[Start of section]
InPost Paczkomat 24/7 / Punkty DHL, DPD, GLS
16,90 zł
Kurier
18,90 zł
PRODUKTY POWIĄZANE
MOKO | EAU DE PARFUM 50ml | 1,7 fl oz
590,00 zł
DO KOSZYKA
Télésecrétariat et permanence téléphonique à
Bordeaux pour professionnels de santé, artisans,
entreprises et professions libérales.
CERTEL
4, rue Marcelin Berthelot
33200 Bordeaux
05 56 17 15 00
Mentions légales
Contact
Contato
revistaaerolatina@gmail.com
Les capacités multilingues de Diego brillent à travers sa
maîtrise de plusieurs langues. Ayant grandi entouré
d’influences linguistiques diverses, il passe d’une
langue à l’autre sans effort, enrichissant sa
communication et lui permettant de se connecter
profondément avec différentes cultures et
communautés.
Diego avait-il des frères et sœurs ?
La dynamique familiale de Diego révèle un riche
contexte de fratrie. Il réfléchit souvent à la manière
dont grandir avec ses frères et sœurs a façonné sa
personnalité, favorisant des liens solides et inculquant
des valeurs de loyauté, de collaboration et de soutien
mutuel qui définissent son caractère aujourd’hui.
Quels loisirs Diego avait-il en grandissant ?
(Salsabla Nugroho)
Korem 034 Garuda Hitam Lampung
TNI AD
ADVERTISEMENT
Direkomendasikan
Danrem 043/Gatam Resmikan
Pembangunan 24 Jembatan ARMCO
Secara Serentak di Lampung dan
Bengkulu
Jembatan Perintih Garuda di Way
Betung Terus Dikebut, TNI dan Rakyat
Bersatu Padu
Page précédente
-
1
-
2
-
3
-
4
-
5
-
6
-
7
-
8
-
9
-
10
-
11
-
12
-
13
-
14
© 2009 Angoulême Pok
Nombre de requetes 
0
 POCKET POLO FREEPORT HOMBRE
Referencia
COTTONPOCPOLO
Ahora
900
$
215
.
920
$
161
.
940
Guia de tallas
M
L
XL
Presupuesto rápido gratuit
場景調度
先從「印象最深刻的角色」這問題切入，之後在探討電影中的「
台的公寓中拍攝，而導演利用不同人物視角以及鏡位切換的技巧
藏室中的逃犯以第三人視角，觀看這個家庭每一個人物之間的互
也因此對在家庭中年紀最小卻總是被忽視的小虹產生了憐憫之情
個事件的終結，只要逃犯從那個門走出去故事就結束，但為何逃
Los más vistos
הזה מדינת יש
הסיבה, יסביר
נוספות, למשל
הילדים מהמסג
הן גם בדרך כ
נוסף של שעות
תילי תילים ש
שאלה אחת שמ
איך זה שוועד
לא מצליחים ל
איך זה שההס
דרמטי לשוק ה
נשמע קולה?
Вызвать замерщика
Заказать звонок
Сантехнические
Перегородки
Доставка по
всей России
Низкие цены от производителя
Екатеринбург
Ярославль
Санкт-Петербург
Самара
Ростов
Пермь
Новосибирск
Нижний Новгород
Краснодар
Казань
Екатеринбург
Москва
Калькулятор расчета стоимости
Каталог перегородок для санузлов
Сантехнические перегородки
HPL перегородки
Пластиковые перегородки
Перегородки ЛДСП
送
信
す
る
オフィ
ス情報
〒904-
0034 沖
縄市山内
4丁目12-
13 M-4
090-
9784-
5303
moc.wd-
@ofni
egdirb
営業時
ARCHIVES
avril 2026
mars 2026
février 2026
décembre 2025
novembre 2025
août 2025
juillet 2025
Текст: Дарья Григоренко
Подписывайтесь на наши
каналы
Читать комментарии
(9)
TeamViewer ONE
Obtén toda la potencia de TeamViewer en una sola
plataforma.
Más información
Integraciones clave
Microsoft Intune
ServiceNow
[End of section]
_PROBLEM_. Copy the text of every row above line for line, keeping each character, line break and piece of punctuation as it appears.

_YOUR RESPONSE_.
InPost Paczkomat 24/7 / Punkty DHL, DPD, GLS
16,90 zł
Kurier
18,90 zł
PRODUKTY POWIĄZANE
MOKO | EAU DE PARFUM 50ml | 1,7 fl oz
590,00 zł
DO KOSZYKA
Télésecrétariat et permanence téléphonique à
Bordeaux pour professionnels de santé, artisans,
entreprises et professions libérales.
CERTEL
4, rue Marcelin Berthelot
33200 Bordeaux
05 56 17 15 00
Mentions légales
Contact
Contato
revistaaerolatina@gmail.com
Les capacités multilingues de Diego brillent à travers sa
maîtrise de plusieurs langues. Ayant grandi entouré
d’influences linguistiques diverses, il passe d’une
langue à l’autre sans effort, enrichissant sa
communication et lui permettant de se connecter
profondément avec différentes cultures et
communautés.
Diego avait-il des frères et sœurs ?
La dynamique familiale de Diego révèle un riche
contexte de fratrie. Il réfléchit souvent à la manière
dont grandir avec ses frères et sœurs a façonné sa
personnalité, favorisant des liens solides et inculquant
des valeurs de loyauté, de collaboration et de soutien
mutuel qui définissent son caractère aujourd’hui.
Quels loisirs Diego avait-il en grandissant ?
(Salsabla Nugroho)
Korem 034 Garuda Hitam Lampung
TNI AD
ADVERTISEMENT
Direkomendasikan
Danrem 043/Gatam Resmikan
Pembangunan 24 Jembatan ARMCO
Secara Serentak di Lampung dan
Bengkulu
Jembatan Perintih Garuda di Way
Betung Terus Dikebut, TNI dan Rakyat
Bersatu Padu
Page précédente
-
1
-
2
-
3
-
4
-
5
-
6
-
7
-
8
-
9
-
10
-
11
-
12
-
13
-
14
© 2009 Angoulême Pok
Nombre de requetes 
0
 POCKET POLO FREEPORT HOMBRE
Referencia
COTTONPOCPOLO
Ahora
900
$
215
.
920
$
161
.
940
Guia de tallas
M
L
XL
Presupuesto rápido gratuit
場景調度
先從「印象最深刻的角色」這問題切入，之後在探討電影中的「
台的公寓中拍攝，而導演利用不同人物視角以及鏡位切換的技巧
藏室中的逃犯以第三人視角，觀看這個家庭每一個人物之間的互
也因此對在家庭中年紀最小卻總是被忽視的小虹產生了憐憫之情
個事件的終結，只要逃犯從那個門走出去故事就結束，但為何逃
Los más vistos
הזה מדינת יש
הסיבה, יסביר
נוספות, למשל
הילדים מהמסג
הן גם בדרך כ
נוסף של שעות
תילי תילים ש
שאלה אחת שמ
איך זה שוועד
לא מצליחים ל
איך זה שההס
דרמטי לשוק ה
נשמע קולה?
Вызвать замерщика
Заказать звонок
Сантехнические
Перегородки
Доставка по
всей России
Низкие цены от производителя
Екатеринбург
Ярославль
Санкт-Петербург
Самара
Ростов
Пермь
Новосибирск
Нижний Новгород
Краснодар
Казань
Екатеринбург
Москва
Калькулятор расчета стоимости
Каталог перегородок для санузлов
Сантехнические перегородки
HPL перегородки
Пластиковые перегородки
Перегородки ЛДСП
送
信
す
る
オフィ
ス情報
〒904-
0034 沖
縄市山内
4丁目12-
13 M-4
090-
9784-
5303
moc.wd-
@ofni
egdirb
営業時
ARCHIVES
avril 2026
mars 2026
février 2026
décembre 2025
novembre 2025
août 2025
juillet 2025
Текст: Дарья Григоренко
Подписывайтесь на наши
каналы
Читать комментарии
(9)
TeamViewer ONE
Obtén toda la potencia de TeamViewer en una sola
plataforma.
Más información
Integraciones clave
Microsoft Intune
ServiceNow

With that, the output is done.